When Charlie Heck verbally committed to North Carolina last November, uncertainty surrounded his expected collegiate position. While uncertainty still exists, a plan is now in place.
“When I first get there, I’m going to start out in the tight ends room,” Heck said. “I’m going to start out as a blocking tight end.
“I know that they do want to see how much weight I can put on. After the first year, I might not gain that much weight and just stay at tight end. But I do think – and so do they – that I’m going to put on a bunch of weight after my first year and then move over to tackle on the O-line.”
Gaining weight has never been problematic for Heck, who played tight end for Kansas City (Mo.) Rockhurst. He played his junior season with 195 pounds on his 6-foot-7 structure only to show up the subsequent preseason at 250. After the ensuing season shed five pounds from his frame, he added 15 this offseason. Thus, when he reports to UNC on June 15, he’ll weigh in at a sturdy 265 pounds.
“If that keeps going, I’ll be 300 before I know it,” Heck said. “I’m not forcing anything – I’m just going to see what my body tells me.”
This offseason, Heck has worked out every day at Simoneau Sports Performance with Mark Simoneau, who spent 11 seasons in the NFL at linebacker.
“He runs us through football specific drills,” Heck said. “Also, I’ve been running a lot on my own. That’s one of the main things that’s going to be the biggest transition – all the running I’m going to do [in college].”
Heck, who plans to major in exercise and sport science, might begin in the tight end room, but he’ll share a suite with three offensive linemen – fellow incoming freshman Tommy Hatton, and sophomores Brad Henson and Bentley Spain.

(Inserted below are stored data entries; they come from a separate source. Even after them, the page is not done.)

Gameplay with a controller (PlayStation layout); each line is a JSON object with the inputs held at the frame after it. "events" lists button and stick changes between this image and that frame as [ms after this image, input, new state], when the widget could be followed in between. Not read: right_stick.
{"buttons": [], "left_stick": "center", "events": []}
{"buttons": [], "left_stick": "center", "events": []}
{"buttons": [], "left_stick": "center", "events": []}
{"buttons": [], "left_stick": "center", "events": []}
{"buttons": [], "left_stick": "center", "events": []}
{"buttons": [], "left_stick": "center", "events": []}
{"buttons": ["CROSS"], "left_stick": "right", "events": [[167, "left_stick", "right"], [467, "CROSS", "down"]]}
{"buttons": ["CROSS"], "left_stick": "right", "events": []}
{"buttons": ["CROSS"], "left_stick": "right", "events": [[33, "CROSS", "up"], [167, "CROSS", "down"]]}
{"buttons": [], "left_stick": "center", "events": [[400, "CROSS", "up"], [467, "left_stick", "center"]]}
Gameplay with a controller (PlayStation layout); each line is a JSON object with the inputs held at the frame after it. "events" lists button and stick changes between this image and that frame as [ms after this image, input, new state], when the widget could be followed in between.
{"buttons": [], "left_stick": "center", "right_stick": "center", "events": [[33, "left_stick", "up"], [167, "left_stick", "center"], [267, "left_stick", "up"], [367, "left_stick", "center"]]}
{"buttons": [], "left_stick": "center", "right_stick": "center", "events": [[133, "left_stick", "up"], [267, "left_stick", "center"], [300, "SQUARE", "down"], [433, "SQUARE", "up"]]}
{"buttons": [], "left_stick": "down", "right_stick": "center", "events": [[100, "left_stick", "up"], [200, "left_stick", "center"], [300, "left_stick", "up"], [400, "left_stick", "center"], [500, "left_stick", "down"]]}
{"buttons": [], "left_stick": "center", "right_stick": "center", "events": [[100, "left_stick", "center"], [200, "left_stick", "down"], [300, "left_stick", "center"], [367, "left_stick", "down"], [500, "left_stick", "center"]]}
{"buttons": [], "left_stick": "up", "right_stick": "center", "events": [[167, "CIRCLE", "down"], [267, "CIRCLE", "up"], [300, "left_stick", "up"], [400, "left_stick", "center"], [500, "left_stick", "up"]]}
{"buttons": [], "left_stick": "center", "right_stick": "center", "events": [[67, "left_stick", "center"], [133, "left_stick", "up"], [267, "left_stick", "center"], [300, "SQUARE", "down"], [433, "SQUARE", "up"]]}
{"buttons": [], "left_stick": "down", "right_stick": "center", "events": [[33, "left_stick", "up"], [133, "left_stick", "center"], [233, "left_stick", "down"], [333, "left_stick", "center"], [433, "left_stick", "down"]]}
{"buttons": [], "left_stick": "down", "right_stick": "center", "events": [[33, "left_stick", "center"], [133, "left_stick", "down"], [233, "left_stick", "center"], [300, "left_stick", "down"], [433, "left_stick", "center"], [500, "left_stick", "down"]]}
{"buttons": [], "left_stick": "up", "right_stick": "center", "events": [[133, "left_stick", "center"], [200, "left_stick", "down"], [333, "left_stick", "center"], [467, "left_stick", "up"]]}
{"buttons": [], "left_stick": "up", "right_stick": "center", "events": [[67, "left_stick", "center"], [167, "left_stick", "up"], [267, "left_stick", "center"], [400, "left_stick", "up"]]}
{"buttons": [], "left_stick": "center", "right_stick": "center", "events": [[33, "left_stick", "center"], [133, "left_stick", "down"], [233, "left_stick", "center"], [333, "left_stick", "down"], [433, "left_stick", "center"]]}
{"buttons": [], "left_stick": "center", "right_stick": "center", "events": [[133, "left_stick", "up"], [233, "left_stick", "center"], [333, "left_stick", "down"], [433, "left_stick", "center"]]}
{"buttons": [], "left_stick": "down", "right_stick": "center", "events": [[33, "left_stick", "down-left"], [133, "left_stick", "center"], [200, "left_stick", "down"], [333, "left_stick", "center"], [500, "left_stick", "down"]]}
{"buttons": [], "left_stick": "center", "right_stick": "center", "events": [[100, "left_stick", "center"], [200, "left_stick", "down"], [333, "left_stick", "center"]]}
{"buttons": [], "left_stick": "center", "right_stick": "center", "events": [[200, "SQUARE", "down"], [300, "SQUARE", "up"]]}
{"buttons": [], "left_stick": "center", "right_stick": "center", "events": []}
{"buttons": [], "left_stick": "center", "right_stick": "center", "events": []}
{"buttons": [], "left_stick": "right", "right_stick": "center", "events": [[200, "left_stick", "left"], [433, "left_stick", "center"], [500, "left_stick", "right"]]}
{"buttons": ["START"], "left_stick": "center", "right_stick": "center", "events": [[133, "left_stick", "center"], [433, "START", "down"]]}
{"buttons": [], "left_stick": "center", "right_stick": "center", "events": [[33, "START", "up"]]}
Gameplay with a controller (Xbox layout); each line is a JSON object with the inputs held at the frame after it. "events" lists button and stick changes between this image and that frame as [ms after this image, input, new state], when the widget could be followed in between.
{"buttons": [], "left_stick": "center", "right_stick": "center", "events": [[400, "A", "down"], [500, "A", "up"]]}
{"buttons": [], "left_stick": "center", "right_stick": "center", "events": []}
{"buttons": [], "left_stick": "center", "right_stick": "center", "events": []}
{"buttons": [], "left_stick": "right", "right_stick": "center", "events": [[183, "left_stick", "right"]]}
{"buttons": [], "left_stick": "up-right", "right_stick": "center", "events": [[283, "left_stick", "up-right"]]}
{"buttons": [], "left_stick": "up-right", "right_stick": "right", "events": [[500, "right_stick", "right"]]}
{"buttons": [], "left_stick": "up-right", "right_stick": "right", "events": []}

Now that nurture has been covered, let’s examine Heck’s nature. His older brother, Jon, is a junior at UNC who has started at right tackle since his red-shirt freshman campaign. Additionally, his father, Andy, played 12 years in the NFL at offensive tackle (and has been an NFL O-line coach the past nine seasons).
Speaking of Jon, he has provided his younger brother with limited UNC/football advice.
“He hasn’t given me any football tips yet,” Heck said. “He just told me to enjoy the last couple months of high school while I can. And then once I get to UNC to give as much effort as I can, because they understand freshmen coming in they will make mistakes – that’s unavoidable. But as long as you’re giving above 100-percent, the coaches will like you and you’ll be able to be successful.”
UNC’s contact with Heck doesn’t provide any positional hints. He speaks equally to Chris Kapilovic, UNC’s offensive line coach, and Seth Littrell, who coaches the tight ends.
“They’re great people,” Heck said. “They’re treating me like a Tar Heel now – they’re not telling me how great UNC is, because they know that I know that. I’m one of their players now and they’re just excited to get back out there and start coaching me.”
Heck’s assigned jersey number could provide insight into his ultimate position. However, neither Kapilovic nor Littrell have discussed digits with Heck.
“That’s going to be interesting for me on what jersey number I get,” Heck said.
If Heck is sitting in the tight end room with an offensive line jersey number, he knows it’s only a matter of time before he sees a room switch.